2013 Barishal City Corporation election
- Registered: 211,257 (▲17.01 pp)
- Turnout: 70.76% (▲4.62 pp)
|  | First party | Second party |
| Candidate | Ahsan Habib Kamal | Shawkat Hossain Hiron |
| Party | BNP | AL |
| Popular vote | 82,751 | 66,741 |
| Percentage | 55.35% | 44.65% |
| Swing | +33.23pp | +5.47pp |
| Mayor before election Shawkat Hossain Hiron AL | Elected Mayor Ahsan Habib Kamal BNP |
- Council election
- This lists parties that won seats. See the complete results below.
| Party |  | Leader | Seats | +/– |
|  | BNP | Ahsan Habib Kamal | 28 | +28 |
|  | AL | Shawkat Hossain Hiron | 7 | +7 |
|  | Independent | — | 5 | +5 |

= 2013 Barishal City Corporation election =

Mayoral election in Bangladesh

The 2013 Barishal City Corporation election was a local government election in the city of Barisal, Bangladesh, held on 15 June 2013 to elect the Mayor of Barishal and the Barishal City Council. The election resulted in a victory for the Bangladesh Nationalist Party candidate Ahsan Habib Kamal, who defeated the incumbent Awami League candidate Shawkat Hossain Hiron. In the 40-member City Council, the Bangladesh Nationalist Party won 28 seats, while the Awami League won 7 seats and independents won 5 seats. Ahsan Habib Kamal became the mayor of the Barishal City Corporation following the election.

* _Listing_
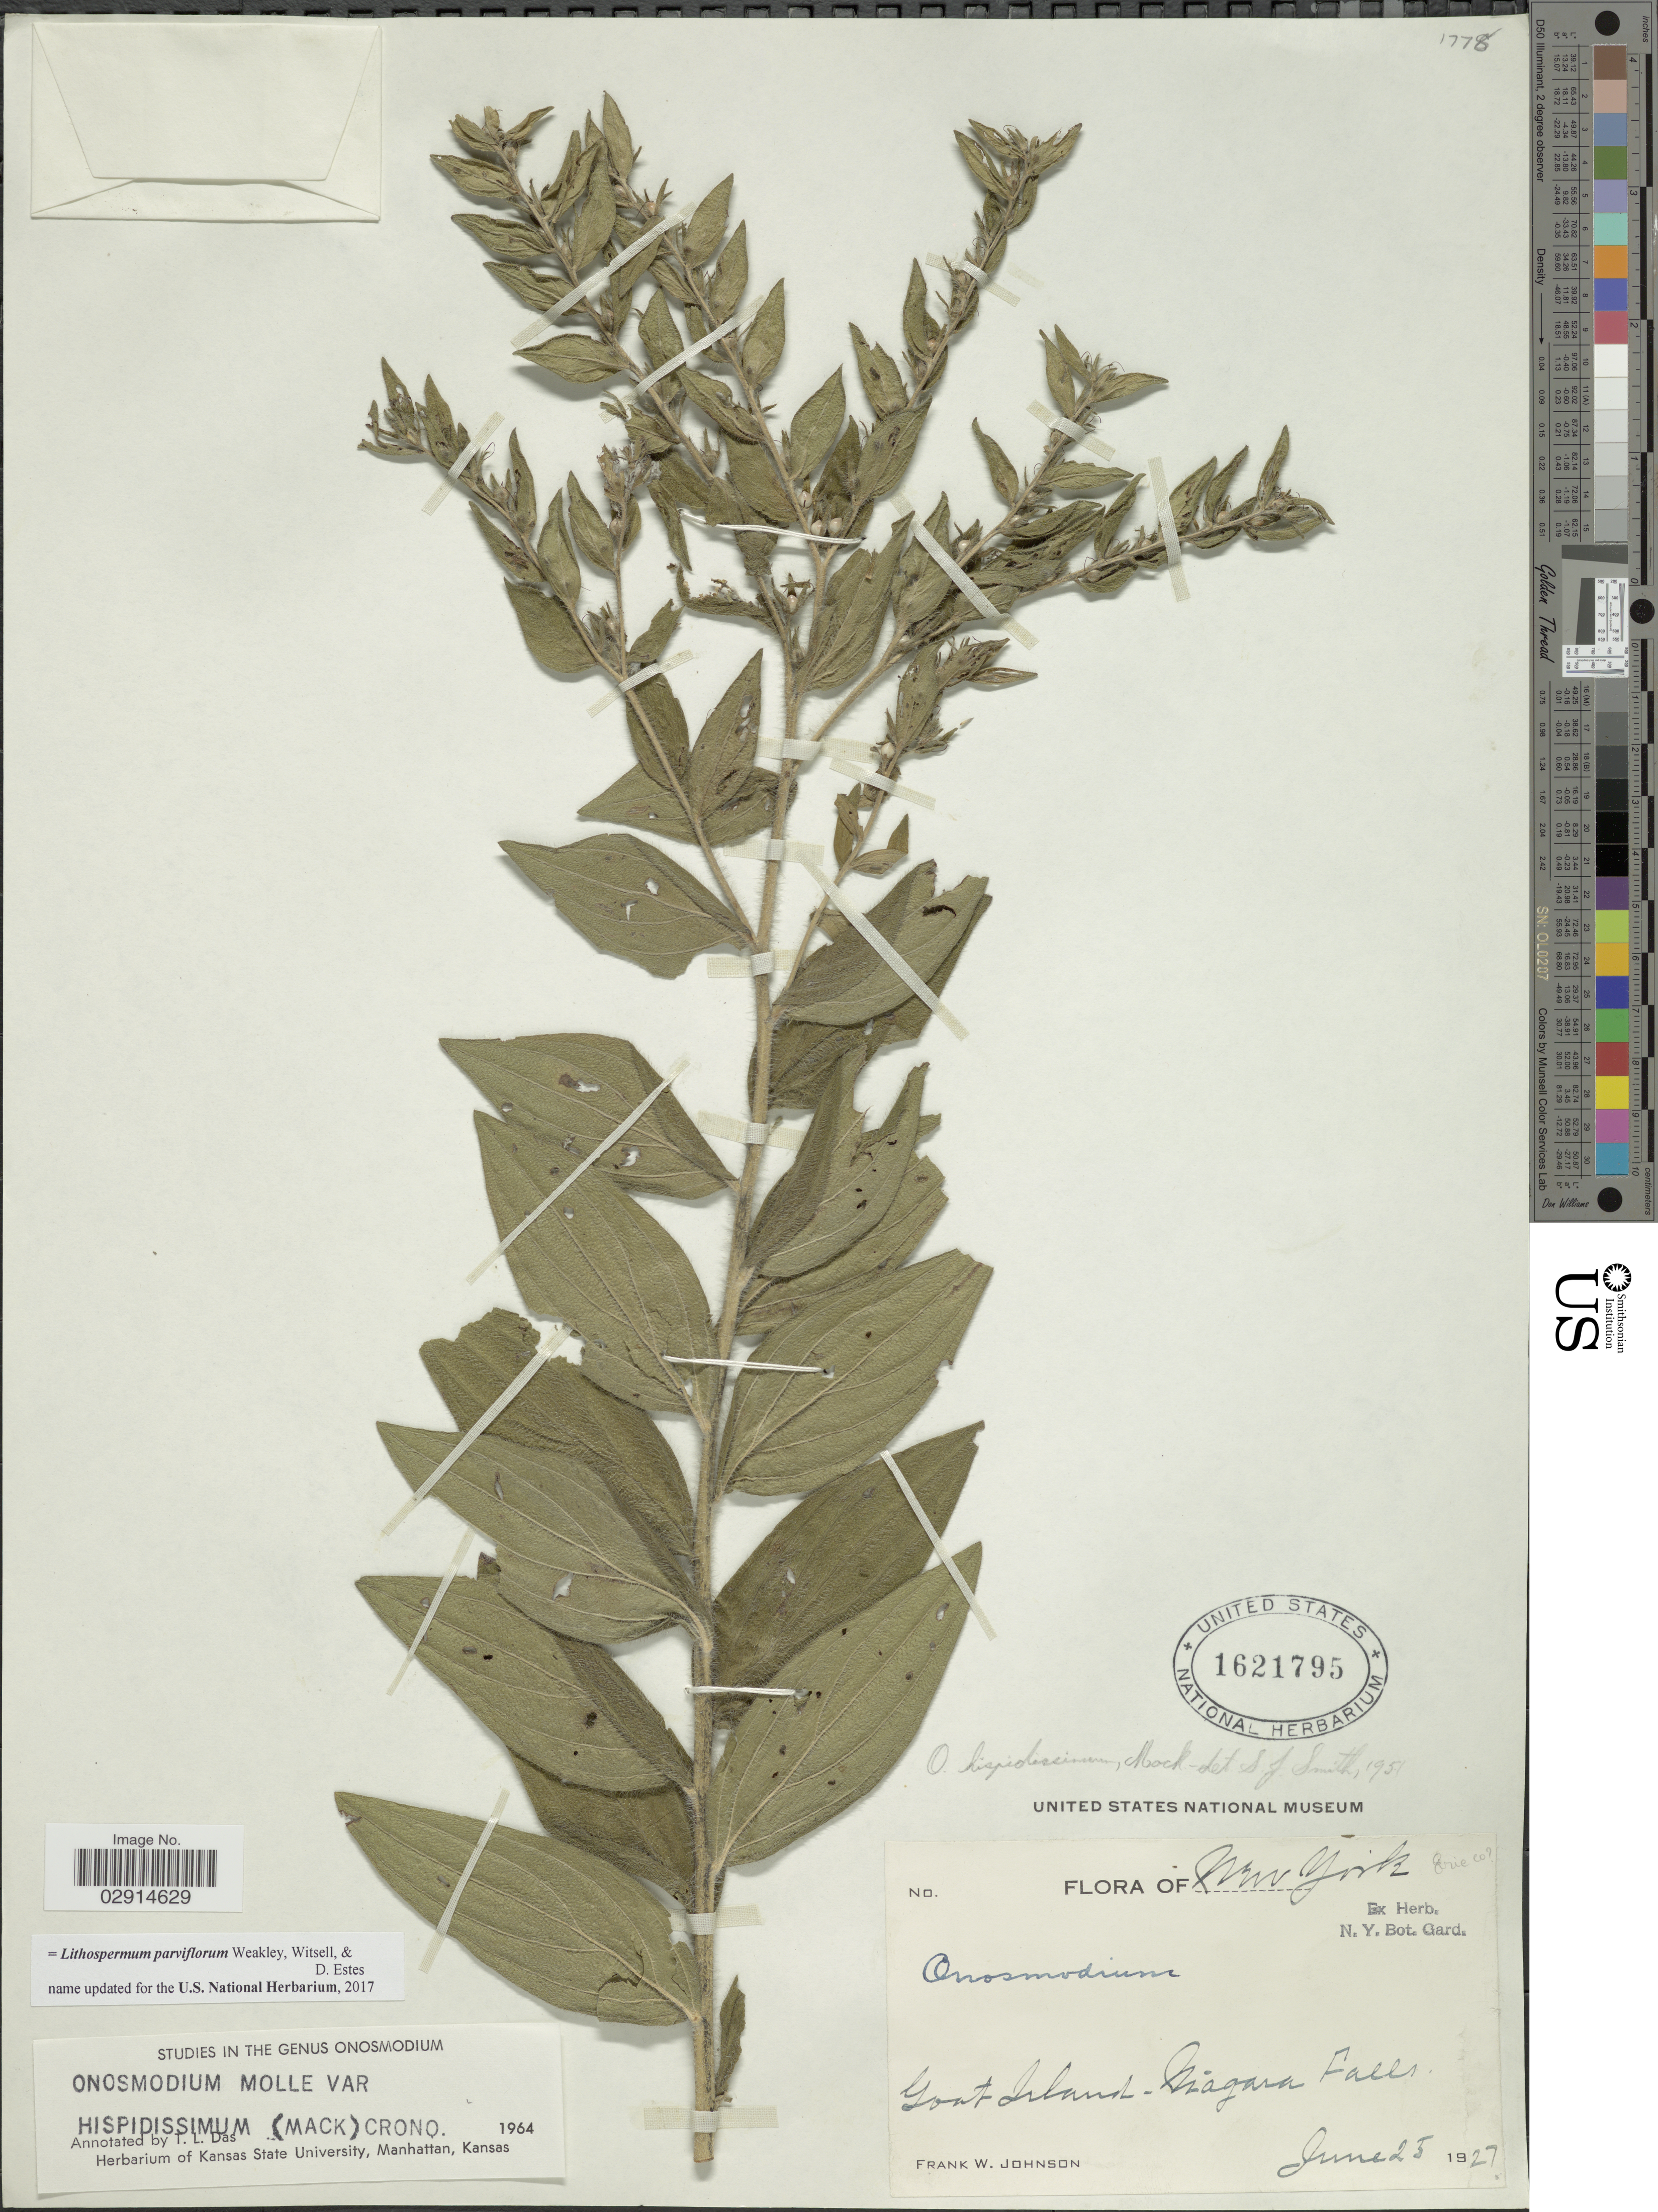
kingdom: Plantae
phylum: Tracheophyta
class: Magnoliopsida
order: Boraginales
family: Boraginaceae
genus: Lithospermum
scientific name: Lithospermum parviflorum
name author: Weakley et al.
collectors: F. W. Johnson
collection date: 1927-06-25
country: United States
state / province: New York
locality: Goat Island. Niagara Falls.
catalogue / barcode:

* _Objective_
Please retype the passage from the election article starting at "Mayoral election in" and ending at "following the election.". The records can be left aside here.

* _Worked solution_
Mayoral election in Bangladesh

The 2013 Barishal City Corporation election was a local government election in the city of Barisal, Bangladesh, held on 15 June 2013 to elect the Mayor of Barishal and the Barishal City Council. The election resulted in a victory for the Bangladesh Nationalist Party candidate Ahsan Habib Kamal, who defeated the incumbent Awami League candidate Shawkat Hossain Hiron. In the 40-member City Council, the Bangladesh Nationalist Party won 28 seats, while the Awami League won 7 seats and independents won 5 seats. Ahsan Habib Kamal became the mayor of the Barishal City Corporation following the election.